## 本文
NYT紙が東京五輪中止求める寄稿掲載「茶番やめるべき」 著者「いい加減にしろ」
米有力紙「ニューヨークタイムズ」(電子版)は11日、「スポーツイベントはスーパースプレッダーイベントであってはならない。五輪は中止だ」と題したパシフィック大政治学教授のジュールズ・ボイコフ氏のエッセイを掲載した。ニューヨーク・タイムズは4月にも日本と世界にとって「一大感染イベント」になる可能性に触れ、開催再考を訴えていた。
ボイコフ氏は新型コロナ禍での五輪開催について、感染が拡大する危険性を指摘。強行に突き進む理由について「3つある。金、金、そして金だ」と皮肉った。開催への姿勢を崩さない主催者を批判し「危険な茶番をやめるべきだ。東京五輪をキャンセルする時がきた」と、強調した。
同氏は米国内の五輪放映権を持つNBCに、今年2月に女性蔑視発言をした組織委の森喜朗前会長を批判する記事を、3月に「聖火は消されるべき」としたオピニオン記事を寄稿していた。

## 練習用データ
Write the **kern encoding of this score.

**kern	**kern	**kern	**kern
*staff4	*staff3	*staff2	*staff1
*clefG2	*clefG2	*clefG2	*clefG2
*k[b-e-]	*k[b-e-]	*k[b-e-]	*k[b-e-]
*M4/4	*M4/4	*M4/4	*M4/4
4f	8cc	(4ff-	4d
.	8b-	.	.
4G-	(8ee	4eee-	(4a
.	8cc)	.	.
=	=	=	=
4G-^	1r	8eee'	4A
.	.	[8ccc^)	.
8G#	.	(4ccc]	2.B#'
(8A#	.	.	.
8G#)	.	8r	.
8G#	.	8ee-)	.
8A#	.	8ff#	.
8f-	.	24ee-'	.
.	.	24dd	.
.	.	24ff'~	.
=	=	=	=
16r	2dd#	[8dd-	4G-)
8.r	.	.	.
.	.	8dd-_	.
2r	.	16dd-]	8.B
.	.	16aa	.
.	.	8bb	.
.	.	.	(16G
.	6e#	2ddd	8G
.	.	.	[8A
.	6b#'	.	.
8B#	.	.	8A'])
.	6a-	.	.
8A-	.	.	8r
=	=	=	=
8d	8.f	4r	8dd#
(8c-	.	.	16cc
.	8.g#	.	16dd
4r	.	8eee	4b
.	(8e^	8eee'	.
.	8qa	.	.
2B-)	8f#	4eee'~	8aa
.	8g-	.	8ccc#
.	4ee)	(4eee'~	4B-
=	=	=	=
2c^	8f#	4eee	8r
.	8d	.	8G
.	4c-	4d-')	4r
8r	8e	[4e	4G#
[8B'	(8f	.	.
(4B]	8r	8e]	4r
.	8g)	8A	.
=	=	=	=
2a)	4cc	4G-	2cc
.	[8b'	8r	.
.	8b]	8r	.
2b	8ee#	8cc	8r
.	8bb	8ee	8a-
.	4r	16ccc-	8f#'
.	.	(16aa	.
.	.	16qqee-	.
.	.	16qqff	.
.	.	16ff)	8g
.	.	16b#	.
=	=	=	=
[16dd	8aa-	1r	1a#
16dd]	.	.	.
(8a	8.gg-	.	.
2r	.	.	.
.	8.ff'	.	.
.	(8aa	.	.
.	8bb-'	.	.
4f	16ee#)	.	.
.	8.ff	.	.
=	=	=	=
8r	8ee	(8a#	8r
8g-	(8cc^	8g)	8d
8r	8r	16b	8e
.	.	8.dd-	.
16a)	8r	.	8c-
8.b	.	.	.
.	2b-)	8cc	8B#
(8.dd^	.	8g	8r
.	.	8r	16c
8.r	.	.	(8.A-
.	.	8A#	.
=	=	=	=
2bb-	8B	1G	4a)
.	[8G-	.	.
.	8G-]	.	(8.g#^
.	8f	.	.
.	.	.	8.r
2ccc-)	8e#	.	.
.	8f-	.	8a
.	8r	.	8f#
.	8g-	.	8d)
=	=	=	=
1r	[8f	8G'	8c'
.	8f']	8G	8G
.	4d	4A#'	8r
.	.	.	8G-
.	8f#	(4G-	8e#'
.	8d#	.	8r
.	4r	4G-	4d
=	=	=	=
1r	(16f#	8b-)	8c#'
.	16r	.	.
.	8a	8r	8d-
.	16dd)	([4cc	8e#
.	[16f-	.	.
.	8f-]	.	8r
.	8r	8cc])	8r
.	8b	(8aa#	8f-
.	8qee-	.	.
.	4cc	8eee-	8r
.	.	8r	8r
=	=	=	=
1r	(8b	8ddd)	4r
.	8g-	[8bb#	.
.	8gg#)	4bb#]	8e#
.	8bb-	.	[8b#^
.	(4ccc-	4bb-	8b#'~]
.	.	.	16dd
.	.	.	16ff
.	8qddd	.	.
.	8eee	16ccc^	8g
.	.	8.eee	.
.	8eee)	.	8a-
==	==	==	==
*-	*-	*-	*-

## あなたの課題
本文の「NYT紙が東京五輪中止求める寄稿掲載「茶番やめるべき」 著者「いい加減にしろ」」で始まる部分から「する時がきた」と、強調した。」までを、「茶番」を「見せ物」に置き換えて書き直してください。 データはこの作業とは関係ありません。

## この問題の答え
NYT紙が東京五輪中止求める寄稿掲載「見せ物やめるべき」 著者「いい加減にしろ」
米有力紙「ニューヨークタイムズ」(電子版)は11日、「スポーツイベントはスーパースプレッダーイベントであってはならない。五輪は中止だ」と題したパシフィック大政治学教授のジュールズ・ボイコフ氏のエッセイを掲載した。ニューヨーク・タイムズは4月にも日本と世界にとって「一大感染イベント」になる可能性に触れ、開催再考を訴えていた。
ボイコフ氏は新型コロナ禍での五輪開催について、感染が拡大する危険性を指摘。強行に突き進む理由について「3つある。金、金、そして金だ」と皮肉った。開催への姿勢を崩さない主催者を批判し「危険な見せ物をやめるべきだ。東京五輪をキャンセルする時がきた」と、強調した。